Obrigado pelas demais informações, que confirmo na sua generalidade. De facto, de Binta para Guidage apenas conheci a picada mencionada. Julgo estar certo que se outra existiu e/ou existia, corresponderia aos designados corredores que os Nativos ( dos quais, alguns... ditos Turras...) utilizavam para o transporte das suas mercadorias, essencialmente no sentido

Norte-Sul.

Quanto à célebre península do Sambuiá, porque as pisei, sempre em circunstâncias especiais, porquanto tratava-se de terreno considerado deles (Nativos), não subsiste dúvida da existência das picadas referenciadas.


Mas, sobre esta problemática, gostaria de questionar: Como será hoje? Circular-se-à, embora com dificuldade, claro, entre as diversas localidades, através das referidas picadas?

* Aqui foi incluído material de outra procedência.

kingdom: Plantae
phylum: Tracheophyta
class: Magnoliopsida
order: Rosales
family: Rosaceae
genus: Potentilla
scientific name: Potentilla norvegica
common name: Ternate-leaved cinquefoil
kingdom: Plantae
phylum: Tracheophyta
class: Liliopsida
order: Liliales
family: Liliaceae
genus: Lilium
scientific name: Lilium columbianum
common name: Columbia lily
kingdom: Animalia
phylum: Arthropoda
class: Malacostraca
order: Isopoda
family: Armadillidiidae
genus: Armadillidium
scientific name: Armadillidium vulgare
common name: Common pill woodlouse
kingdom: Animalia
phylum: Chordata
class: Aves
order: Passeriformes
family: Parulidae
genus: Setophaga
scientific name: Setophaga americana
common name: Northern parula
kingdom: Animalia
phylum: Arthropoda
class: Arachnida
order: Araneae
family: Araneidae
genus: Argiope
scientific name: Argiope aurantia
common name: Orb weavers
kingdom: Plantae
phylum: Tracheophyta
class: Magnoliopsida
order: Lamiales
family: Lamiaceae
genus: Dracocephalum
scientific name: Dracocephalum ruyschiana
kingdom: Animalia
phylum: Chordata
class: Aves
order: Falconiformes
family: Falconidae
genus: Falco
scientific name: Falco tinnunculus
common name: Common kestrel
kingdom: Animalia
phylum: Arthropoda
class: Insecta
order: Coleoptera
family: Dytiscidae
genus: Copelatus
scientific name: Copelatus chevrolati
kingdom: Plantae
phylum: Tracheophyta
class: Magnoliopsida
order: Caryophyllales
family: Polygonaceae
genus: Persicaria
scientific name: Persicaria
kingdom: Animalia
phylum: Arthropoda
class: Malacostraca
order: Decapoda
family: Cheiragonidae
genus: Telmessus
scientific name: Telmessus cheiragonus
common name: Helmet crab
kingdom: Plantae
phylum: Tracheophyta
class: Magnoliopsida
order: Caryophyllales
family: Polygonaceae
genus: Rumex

Como seria interessante ver e saber como se apresentam esses locais e os respectivos meios de circulação, nos dias que correm!!!


Estou certo, por razões óbvias, que o momento certo e adequado já expirou há muito tempo...De qualquer forma, eis-me totalmente disponível para, integrando um grupo fixe, dar umas voltas por essas bandas. (**)

__________________

(...) Tertuliano desde de alguns meses a esta parte, tenho me remetido quase ao silêncio, não obstante de ter apreciado bastante os duelos estabelecidos e as notícias transmitidas.Entre os imensos temas trocados,impressionaram-me sobre maneira os de alguns dias atrás sobre Telegrama e Guidaje, não fosse eu um homem de Guidaje, ou melhor dito, que não tivesse andado efectivamente por essas bandas...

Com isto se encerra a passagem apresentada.